Je viens d'une petite ville au fin fond de la Normandie.
Pas de travail, juste deux entreprises de taille intermédiaire, une fonderie et une métallerie.
Juste deux écoles, un groupe scolaire public et un privé. Je viens du public.
J'y ai rencontré Stéphane.
Au collège, Stéphane est réorienté en CPPN, les classes préprofessionnelles de niveau.
Les classes pour ceux qui ne peuvent pas aller en classe.
Il était sympa et intelligent. Moi je trouvais. Pas ses profs.
En classe, il ne parlait pas, il ne répondait pas aux questions.
Avec moi, il parlait.
Trop timide sans doute pour s'exprimer en public, paralysé par le groupe.
Allez hop, avec les nuls.
Sauf que Stéphane n'était pas nul.
Nos chemins se séparent. Il disparaît. On ne se croise plus.
Je le retrouve par hasard plus de dix ans plus tard, à Caen. J'étais allé voir mes parents.
Toujours le même survêtement blanc, les cheveux longs, les lunettes à monture noire.
On se parle de nos vies, et il me raconte.
Après le CPPN, l'école a voulu l'envoyer en mécanique générale. Mais Stéphane aimait les chiffres, alors il est parti en comptabilité.
CAP, BEP. Et ses résultats sont bons. Premier de sa classe à chaque fois.
Bac pro. Pareil. Il casse la baraque.
BTS. Encore premier.
Et cela lui permet de réintégrer un cursus universitaire où il continue à se former en comptabilité. Donc la fac, où il commence à valider les modules pour être comptable diplômé, puis se diriger vers l'expertise comptable.
Le jour où je le croise, il lui manque deux modules et un stage pour devenir expert comptable.
De CPPN à expert comptable. Joli parcours non ?
Voilà.
On ne laisse pas de temps aux jeunes.
Répondre aux questions, débattre, travailler seul, parler avec les gens, s'exprimer en public, construire un propos. Tout cela s'apprend. Lentement. À un rythme qui varie énormément d'une personne à l'autre.

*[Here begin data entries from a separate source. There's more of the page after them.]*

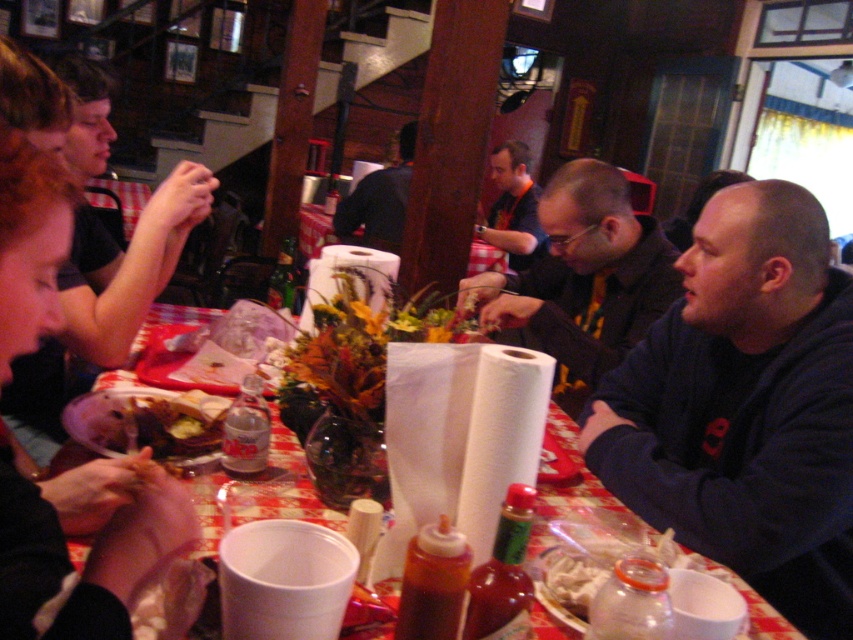
Question: Does dark blue sweatshirt at right have a smaller size compared to dark blue shirt at center?

Choices:
 (A) yes
 (B) no

Answer: (A)

Question: Among these points, which one is farthest from the camera?

Choices:
 (A) (350, 221)
 (B) (173, 547)
 (C) (653, 340)

Answer: (A)

Question: Can you confirm if smooth black hair at upper left is positioned below matte black shirt at center?

Choices:
 (A) yes
 (B) no

Answer: (A)

Question: Among these objects, which one is nearest to the camera?

Choices:
 (A) dark blue sweatshirt at right
 (B) dark brown bread at table center

Answer: (A)

Question: Which is nearer to the dark brown bread at table center?

Choices:
 (A) dark blue sweatshirt at right
 (B) smooth black hair at upper left

Answer: (B)

Question: From the image, what is the correct spatial relationship of red checkered tablecloth at center in relation to dark blue shirt at center?

Choices:
 (A) right
 (B) left

Answer: (B)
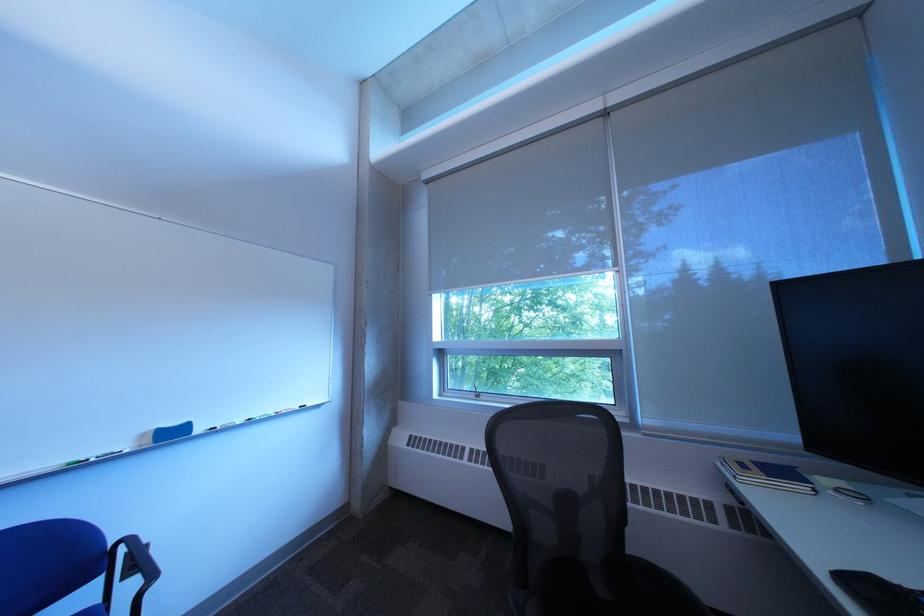
The image size is (924, 616). What do you see at coordinates (614, 590) in the screenshot?
I see `the black chair sitting surface` at bounding box center [614, 590].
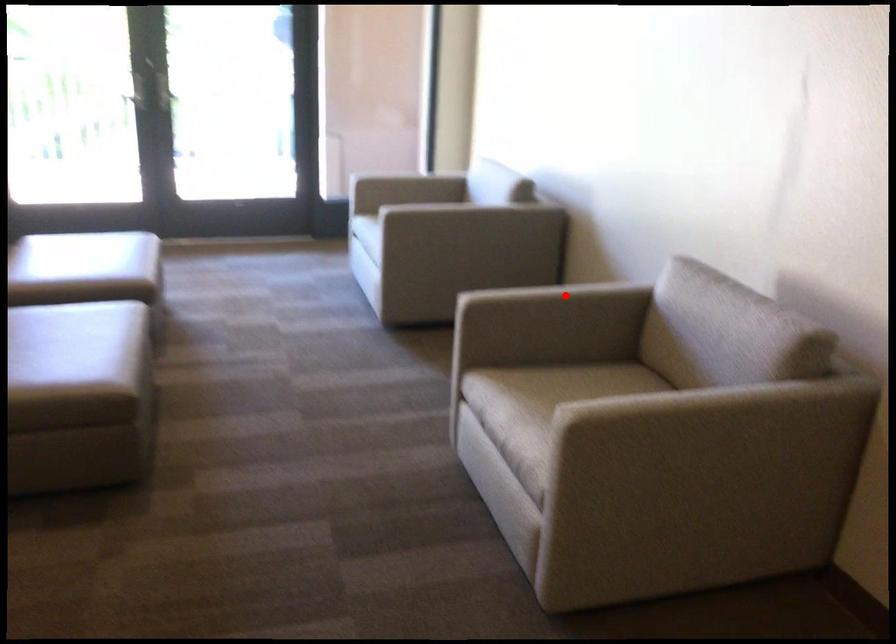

Ce rythme dépend du milieu social, des habitudes culturelles, de l'environnement dans lequel on évolue, et de la maturité aussi. On croit évaluer une intelligence, mais cela n'a rien à voir: on évalue le fait d'être prêt. On mesure une transformation. Mais cela n'est pas instantané, et dès que c'est différé, on juge et on oriente. Mais sur la base de quoi ?
L'école attend des codes. Prendre la parole, se tenir droit, regarder l'adulte, argumenter. Ces codes ne s'apprennent pas qu'à l'école. Ils s'apprennent aussi avant, à la maison, en famille, avec les copains.
Chez Stéphane, on ne parlait pas, on ne lisait pas, on ne communiquait pas. Un enfant devait être silencieux et faire ce que les adultes lui disaient de faire : rien sauf si on te demande.
À l'école, on demande autre chose, sauf que Stéphane se tenait comme on lui avait appris à se tenir chez lui. Il n'était pas en retard. Il était ailleurs. Invisible.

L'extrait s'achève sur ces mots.